C'est cette ONG qui a organisé son départ clandestin de son pays début octobre, alors qu'elle était assignée à résidence, avec un bracelet électronique. Elle encourait dix ans de prison, après avoir été inculpée en août pour "diffusion de fausses informations" sur l'armée. "Le jugement devait avoir lieu le 9 octobre. Mon avocat me disait : 'Fuis, sauve ta vie'", s'est-elle souvenue. L'opération a commencé dans la nuit du vendredi au samedi 1er octobre, date à laquelle Marina Ovsiannikova et sa fille ont quitté Moscou : "Il y avait moins de risques qu'on nous cherche pendant le week-end."
"Nous avons utilisé sept véhicules successivement et, avant la frontière, nous nous sommes embourbés dans un champ", a raconté la journaliste de 44 ans, dont les propos en russe étaient traduits par une interprète. "Nous avons marché des heures dans la nuit avant de trouver la frontière, sans réseau mobile, en essayant de nous repérer avec les étoiles. Je perdais espoir", a-t-elle poursuivie, visiblement tendue. Elle a affirmé avoir oublié de neutraliser son bracelet électronique, dans la précipitation, et ne l'avoir sectionné avec une pince coupante qu'après le deuxième changement de véhicule.
"Une évasion qui fait penser aux plus célèbres franchissements du mur de Berlin"
Des "zones d'ombre" nécessaires "pour la sécurité de ceux qui ont aidé cette opération hors du commun", s'est justifié le secrétaire général de RSF, Christophe Deloire. Cette "évasion, (qui) fait penser aux plus célèbres franchissements du mur de Berlin", n'a "pas été organisée par des services de renseignements", a-t-il assuré. Ce départ de Russie, la journaliste le regrette. "Je ne voulais pas fuir parce que la Russie, c'est tout de même mon pays, même si les criminels de guerre sont au pouvoir. Mais on ne m'a pas laissé le choix, c'était soit l'exil, soit la prison", a conclu Marina Ovsiannikova.
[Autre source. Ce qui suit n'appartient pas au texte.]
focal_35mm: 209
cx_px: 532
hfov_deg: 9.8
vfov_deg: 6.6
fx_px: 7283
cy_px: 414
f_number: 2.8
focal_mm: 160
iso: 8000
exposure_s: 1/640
Mi-mars, après le déclenchement de l'offensive en Ukraine, Marina Ovsiannikova avait interrompu le journal du soir de la grande chaîne d'Etat russe Pervy Kanal, où elle travaillait depuis près de 20 ans. Elle avait agité une pancarte appelant à la fin des combats et exhortant les Russes à "ne pas croire la propagande". Elle s’est vue accorder l’asile en France où elle est installée dans un lieu tenu secret.
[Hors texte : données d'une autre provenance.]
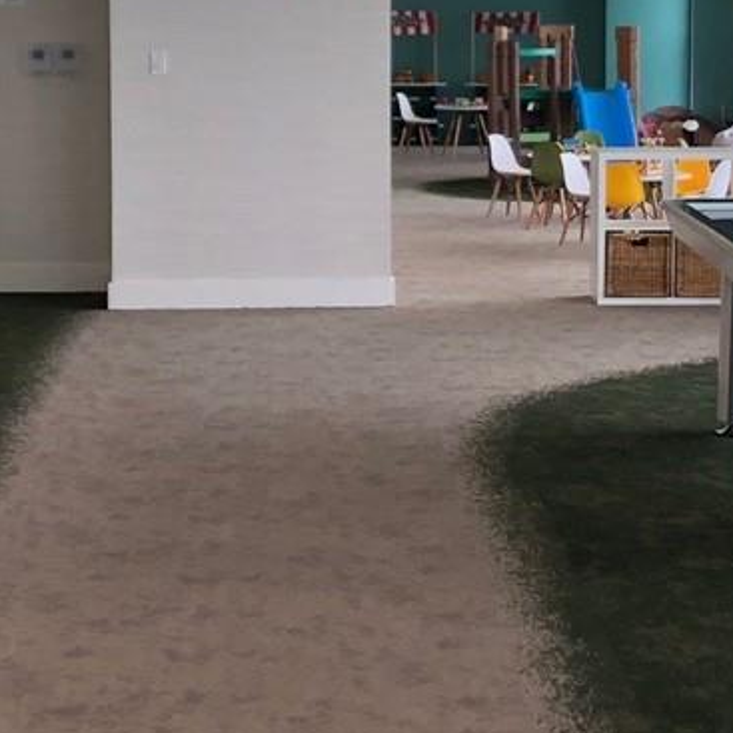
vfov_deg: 16.1
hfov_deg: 16.1
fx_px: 2587
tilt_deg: -4.6
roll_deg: +0.2
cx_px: 507
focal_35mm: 108
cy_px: 218
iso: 50
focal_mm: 3.99
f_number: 1.8
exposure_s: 1/120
Elle avait écopé d'une amende
Interpellée, elle avait écopé d'une amende puis avait quitté le pays pour travailler pour le média allemand Die Welt. En juillet, elle était rentrée en Russie, où elle avait continué à critiquer le pouvoir, avant d'être arrêtée et inculpée. Lors de la conférence de presse, un journaliste de la télévision indépendante russe Dojd l'a interrogée sur la méfiance qu'elle suscite en Ukraine, voire chez des journalistes indépendants de son pays. "Peu importe le regard que me portent les uns ou les autres, je suis seule face à ma conscience", a-t-elle répliqué.